I’m having trouble getting it to build locally to see what it’s going to look like and when I go to docs.fogproject.org I get a 403 error. I think that @Joe-Schmitt may have set some security up on that page on the fogproject domain while it was to be under construction. Maybe we should host it on the readthedocs domain until we get that figured out? That’s a setting in the readthedocs project that I can’t access.edit:
Figured out my build problems, so can at least browse it locally. Updated the readme with build instructions and added a make.ps1 for easier building. -
@JJ-Fullmer No, I’m not. I see the same as you, an nginx 403 page.

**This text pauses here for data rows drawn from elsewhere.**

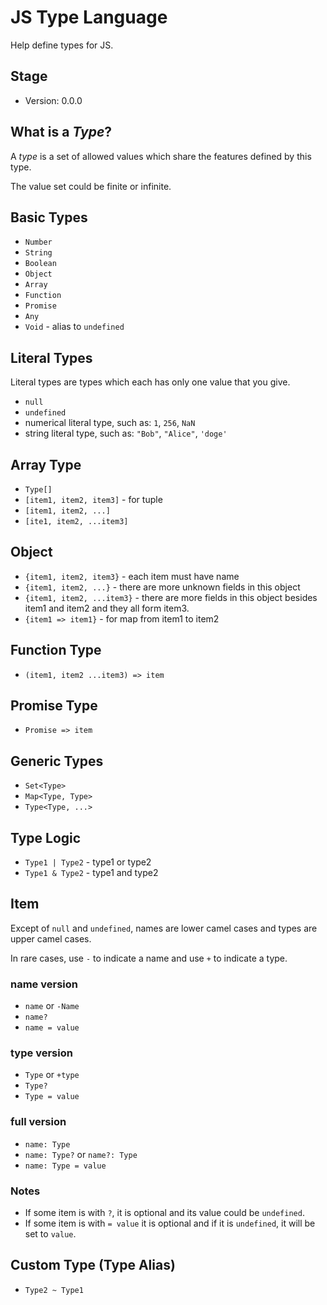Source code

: # JS Type Language

Help define types for JS.

## Stage

- Version: 0.0.0

## What is a *Type*?

A *type* is a set of allowed values which share the features defined by this type.

The value set could be finite or infinite.

## Basic Types

- `Number`
- `String`
- `Boolean`
- `Object`
- `Array`
- `Function`
- `Promise`
- `Any`
- `Void` - alias to `undefined`

## Literal Types

Literal types are types which each has only one value that you give.

- `null`
- `undefined`
- numerical literal type, such as: `1`, `256`, `NaN`
- string literal type, such as: `"Bob"`, `"Alice"`, `'doge'`

## Array Type

- `Type[]`
- `[item1, item2, item3]` - for tuple
- `[item1, item2, ...]`
- `[ite1, item2, ...item3]`

## Object

- `{item1, item2, item3}` - each item must have name
- `{item1, item2, ...}` - there are more unknown fields in this object
- `{item1, item2, ...item3}` - there are more fields in this object besides item1 and item2 and they all form item3.
- `{item1 => item1}` - for map from item1 to item2

## Function Type

- `(item1, item2 ...item3) => item`

## Promise Type

- `Promise => item`

## Generic Types

- `Set<Type>`
- `Map<Type, Type>`
- `Type<Type, ...>`

## Type Logic

- `Type1 | Type2` - type1 or type2
- `Type1 & Type2` - type1 and type2

## Item

Except of `null` and `undefined`, names are lower camel cases and types are upper camel cases.

In rare cases, use `-` to indicate a name and use `+` to indicate a type.

### name version

- `name` or `-Name`
- `name?`
- `name = value`

### type version

- `Type` or `+type`
- `Type?`
- `Type = value`

### full version

- `name: Type`
- `name: Type?` or `name?: Type`
- `name: Type = value`

### Notes

- If some item is with `?`, it is optional and its value could be `undefined`.
- If some item is with `= value` it is optional and if it is `undefined`, it will be set to `value`.

## Custom Type (Type Alias)

- `Type2 ~ Type1`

I think that for the domain fogproject.org a DNS CNAME record should be made:
docs.fogproject.org IN CNAME readthedocs.ioI have admin access to readthedocs and I have removed this domain temporary until the DNS is fixed. For now you can see the first results under https://fogproject.readthedocs.io
The initial structure is now in github and I think it is best if we spread the documentation across many files, as this decreases the chance of having merge conflicts when together working on the documentation.